Il avait des doutes sur sa fidélité, il lui avait interdit de travailler, de sortir de la maison et après avoir entamé la procédure de divorce, il a décidé de la tuer. K.A, mariée à 15 ans, mère de deux filles âgées de 8 et 16 ans, a été poignardée par son mari le 15 mars 2017 à Agadir.

Il lui a arraché la vie et mutilé ses pieds et ses mains devant sa cadette avant de se précipiter vers le collège de son aînée à qui il réservait le même sort, pensant que sa mère l’avait incitée à la débauche. Il a été arrêté et a écopé de la perpétuité.

Un fait-divers glaçant que l’association “Voix de femmes marocaines” a tenu à relayer dans le premier rapport annuel du Réseau Lddf-Injad contre la violence du genre dont elle est membre auprès d’une vingtaine d’autres associations et de centres d’écoutes. Présenté ce vendredi 23 novembre à Rabat, au cours d’une conférence de presse, le rapport dresse un état des lieux des violences à l’égard des femmes sur la base des données recueillies en 2017 par les différents centres du réseau.

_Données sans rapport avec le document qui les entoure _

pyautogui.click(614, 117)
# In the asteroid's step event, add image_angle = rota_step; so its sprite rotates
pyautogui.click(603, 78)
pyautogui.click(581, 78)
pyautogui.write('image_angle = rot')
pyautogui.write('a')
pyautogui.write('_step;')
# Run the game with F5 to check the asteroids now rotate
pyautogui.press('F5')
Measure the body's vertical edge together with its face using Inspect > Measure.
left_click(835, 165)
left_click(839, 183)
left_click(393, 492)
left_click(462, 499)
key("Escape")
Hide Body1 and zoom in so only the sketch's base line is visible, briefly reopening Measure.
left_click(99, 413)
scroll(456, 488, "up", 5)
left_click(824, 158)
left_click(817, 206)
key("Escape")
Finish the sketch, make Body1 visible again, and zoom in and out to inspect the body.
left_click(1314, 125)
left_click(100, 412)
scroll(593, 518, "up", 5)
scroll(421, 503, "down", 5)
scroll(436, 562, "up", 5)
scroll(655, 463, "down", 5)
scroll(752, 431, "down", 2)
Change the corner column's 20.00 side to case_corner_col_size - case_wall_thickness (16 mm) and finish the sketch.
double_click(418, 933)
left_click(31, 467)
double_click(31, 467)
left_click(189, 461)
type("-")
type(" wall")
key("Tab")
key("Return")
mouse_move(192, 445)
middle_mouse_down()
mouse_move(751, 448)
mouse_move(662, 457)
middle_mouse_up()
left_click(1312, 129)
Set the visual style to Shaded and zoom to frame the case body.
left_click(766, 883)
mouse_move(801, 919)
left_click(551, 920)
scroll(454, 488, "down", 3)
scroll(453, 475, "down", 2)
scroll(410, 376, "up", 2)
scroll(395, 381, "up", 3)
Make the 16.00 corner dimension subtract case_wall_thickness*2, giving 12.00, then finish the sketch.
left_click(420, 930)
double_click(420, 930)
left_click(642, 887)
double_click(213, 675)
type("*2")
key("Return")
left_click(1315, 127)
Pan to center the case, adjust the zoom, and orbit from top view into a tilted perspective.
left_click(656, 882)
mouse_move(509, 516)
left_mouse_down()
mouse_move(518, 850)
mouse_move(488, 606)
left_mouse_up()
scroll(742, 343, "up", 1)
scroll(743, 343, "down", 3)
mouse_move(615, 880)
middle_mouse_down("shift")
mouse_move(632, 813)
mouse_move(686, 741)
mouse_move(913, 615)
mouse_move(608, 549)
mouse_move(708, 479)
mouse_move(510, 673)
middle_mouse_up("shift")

Abus sexuels, abus silencieux

En chiffres, 10.559 cas de violences ont été enregistrés et 1.268 autres portés devant la justice. “C’est la violence psychologique qui arrive en premier”, déclare l’avocate et membre de la Fédération des ligues des droits des femmes (FLDF) Nabila Jalal en donnant lecture du rapport. Dans ce dernier, la violence psychologique représente 47%, totalisant ainsi 4.978 des cas, suivi de la violence économique et sociale qui concerne 24,82% des femmes, soit 2.621. Et c’est à la troisième position que se trouve la violence physique avec 16,32% des cas, soit 1.721 femmes.

En dernière position arrivent les violences juridiques et sexuelles avec respectivement 6,02% et 5,68% du total, c’est-à-dire 636 et 600 cas enregistrés. “Que la violence de type sexuel arrive en bas de l’échelle ne veut pas dire que nous n’en avons pas dans la société, mais qu’on la considère toujours comme un tabou. Les femmes se sentent gênées de venir la dénoncer”, tient à préciser cette avocate. Et d’ajouter que le fait de ne pas criminaliser ce genre de violence au sein d’une relation conjugale n’arrange pas la situation. “Pourtant c’est l’une des violences qui suscitent un impact psychologique des plus négatifs chez la femme”, regrette Nabila Jalal.

Mentalité, cet obstacle insurmontable est mis en évidence dans ce rapport. Ce dernier estime que la société marocaine dresse un mur contre la femme dès qu’il est question d’abus sexuel quel qu’en soit le genre: harcèlement et viol dans le cercle conjugal ou en dehors. “Le viol conjugal n’est pas reconnu dans la culture d’une société intolérante et machiste faisant des désirs sexuels du mari, quelle qu’en soit la nature, un des devoirs dont doit s’acquitter l’épouse sans aucune considération de sa dignité”, fustigent les militantes féministes dans ce rapport.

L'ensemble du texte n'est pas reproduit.